(Dataset records)
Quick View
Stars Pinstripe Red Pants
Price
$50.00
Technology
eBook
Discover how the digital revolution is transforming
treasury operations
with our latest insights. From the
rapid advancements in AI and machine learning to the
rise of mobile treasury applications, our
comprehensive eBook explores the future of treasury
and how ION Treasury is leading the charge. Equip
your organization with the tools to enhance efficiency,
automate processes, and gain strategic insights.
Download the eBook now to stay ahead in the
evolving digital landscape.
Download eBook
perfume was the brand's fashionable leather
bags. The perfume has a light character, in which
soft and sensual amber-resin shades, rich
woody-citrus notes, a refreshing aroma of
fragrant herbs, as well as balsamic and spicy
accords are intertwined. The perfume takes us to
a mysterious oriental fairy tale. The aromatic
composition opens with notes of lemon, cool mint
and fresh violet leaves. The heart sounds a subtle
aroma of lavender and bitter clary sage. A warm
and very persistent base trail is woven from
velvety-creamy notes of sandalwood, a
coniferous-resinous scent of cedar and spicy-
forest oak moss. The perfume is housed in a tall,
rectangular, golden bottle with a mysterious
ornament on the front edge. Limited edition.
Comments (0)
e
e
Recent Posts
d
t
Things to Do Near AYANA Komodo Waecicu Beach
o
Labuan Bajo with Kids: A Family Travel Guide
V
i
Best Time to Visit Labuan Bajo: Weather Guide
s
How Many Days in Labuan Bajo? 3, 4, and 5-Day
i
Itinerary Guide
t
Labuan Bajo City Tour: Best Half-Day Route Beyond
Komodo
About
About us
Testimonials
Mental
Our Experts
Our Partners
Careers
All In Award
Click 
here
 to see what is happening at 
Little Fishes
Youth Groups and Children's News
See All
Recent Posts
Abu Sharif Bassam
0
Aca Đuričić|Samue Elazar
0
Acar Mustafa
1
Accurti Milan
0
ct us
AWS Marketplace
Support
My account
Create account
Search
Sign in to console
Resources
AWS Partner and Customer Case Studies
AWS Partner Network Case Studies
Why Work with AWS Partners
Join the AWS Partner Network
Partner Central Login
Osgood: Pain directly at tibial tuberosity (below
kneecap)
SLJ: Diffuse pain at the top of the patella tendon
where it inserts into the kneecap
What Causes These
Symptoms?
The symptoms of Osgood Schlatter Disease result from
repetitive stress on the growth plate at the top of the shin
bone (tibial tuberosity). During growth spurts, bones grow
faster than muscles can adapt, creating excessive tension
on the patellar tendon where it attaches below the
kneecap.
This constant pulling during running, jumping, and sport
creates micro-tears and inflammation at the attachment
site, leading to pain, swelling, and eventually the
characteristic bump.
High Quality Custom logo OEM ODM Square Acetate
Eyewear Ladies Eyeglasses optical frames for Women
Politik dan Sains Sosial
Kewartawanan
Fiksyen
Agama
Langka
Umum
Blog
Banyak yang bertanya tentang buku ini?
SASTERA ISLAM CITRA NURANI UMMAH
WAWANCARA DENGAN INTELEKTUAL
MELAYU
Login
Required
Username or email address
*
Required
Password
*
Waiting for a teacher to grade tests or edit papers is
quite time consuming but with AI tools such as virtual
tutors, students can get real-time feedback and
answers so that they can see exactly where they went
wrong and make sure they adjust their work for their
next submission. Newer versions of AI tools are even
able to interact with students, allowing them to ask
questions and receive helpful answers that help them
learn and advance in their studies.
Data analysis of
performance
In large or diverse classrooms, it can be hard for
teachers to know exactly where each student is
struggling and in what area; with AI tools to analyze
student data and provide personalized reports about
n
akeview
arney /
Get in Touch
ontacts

Required work:
Type the data out again, exactly.

Worked solution:
Quick View
Stars Pinstripe Red Pants
Price
$50.00
Technology
eBook
Discover how the digital revolution is transforming
treasury operations
with our latest insights. From the
rapid advancements in AI and machine learning to the
rise of mobile treasury applications, our
comprehensive eBook explores the future of treasury
and how ION Treasury is leading the charge. Equip
your organization with the tools to enhance efficiency,
automate processes, and gain strategic insights.
Download the eBook now to stay ahead in the
evolving digital landscape.
Download eBook
perfume was the brand's fashionable leather
bags. The perfume has a light character, in which
soft and sensual amber-resin shades, rich
woody-citrus notes, a refreshing aroma of
fragrant herbs, as well as balsamic and spicy
accords are intertwined. The perfume takes us to
a mysterious oriental fairy tale. The aromatic
composition opens with notes of lemon, cool mint
and fresh violet leaves. The heart sounds a subtle
aroma of lavender and bitter clary sage. A warm
and very persistent base trail is woven from
velvety-creamy notes of sandalwood, a
coniferous-resinous scent of cedar and spicy-
forest oak moss. The perfume is housed in a tall,
rectangular, golden bottle with a mysterious
ornament on the front edge. Limited edition.
Comments (0)
e
e
Recent Posts
d
t
Things to Do Near AYANA Komodo Waecicu Beach
o
Labuan Bajo with Kids: A Family Travel Guide
V
i
Best Time to Visit Labuan Bajo: Weather Guide
s
How Many Days in Labuan Bajo? 3, 4, and 5-Day
i
Itinerary Guide
t
Labuan Bajo City Tour: Best Half-Day Route Beyond
Komodo
About
About us
Testimonials
Mental
Our Experts
Our Partners
Careers
All In Award
Click 
here
 to see what is happening at 
Little Fishes
Youth Groups and Children's News
See All
Recent Posts
Abu Sharif Bassam
0
Aca Đuričić|Samue Elazar
0
Acar Mustafa
1
Accurti Milan
0
ct us
AWS Marketplace
Support
My account
Create account
Search
Sign in to console
Resources
AWS Partner and Customer Case Studies
AWS Partner Network Case Studies
Why Work with AWS Partners
Join the AWS Partner Network
Partner Central Login
Osgood: Pain directly at tibial tuberosity (below
kneecap)
SLJ: Diffuse pain at the top of the patella tendon
where it inserts into the kneecap
What Causes These
Symptoms?
The symptoms of Osgood Schlatter Disease result from
repetitive stress on the growth plate at the top of the shin
bone (tibial tuberosity). During growth spurts, bones grow
faster than muscles can adapt, creating excessive tension
on the patellar tendon where it attaches below the
kneecap.
This constant pulling during running, jumping, and sport
creates micro-tears and inflammation at the attachment
site, leading to pain, swelling, and eventually the
characteristic bump.
High Quality Custom logo OEM ODM Square Acetate
Eyewear Ladies Eyeglasses optical frames for Women
Politik dan Sains Sosial
Kewartawanan
Fiksyen
Agama
Langka
Umum
Blog
Banyak yang bertanya tentang buku ini?
SASTERA ISLAM CITRA NURANI UMMAH
WAWANCARA DENGAN INTELEKTUAL
MELAYU
Login
Required
Username or email address
*
Required
Password
*
Waiting for a teacher to grade tests or edit papers is
quite time consuming but with AI tools such as virtual
tutors, students can get real-time feedback and
answers so that they can see exactly where they went
wrong and make sure they adjust their work for their
next submission. Newer versions of AI tools are even
able to interact with students, allowing them to ask
questions and receive helpful answers that help them
learn and advance in their studies.
Data analysis of
performance
In large or diverse classrooms, it can be hard for
teachers to know exactly where each student is
struggling and in what area; with AI tools to analyze
student data and provide personalized reports about
n
akeview
arney /
Get in Touch
ontacts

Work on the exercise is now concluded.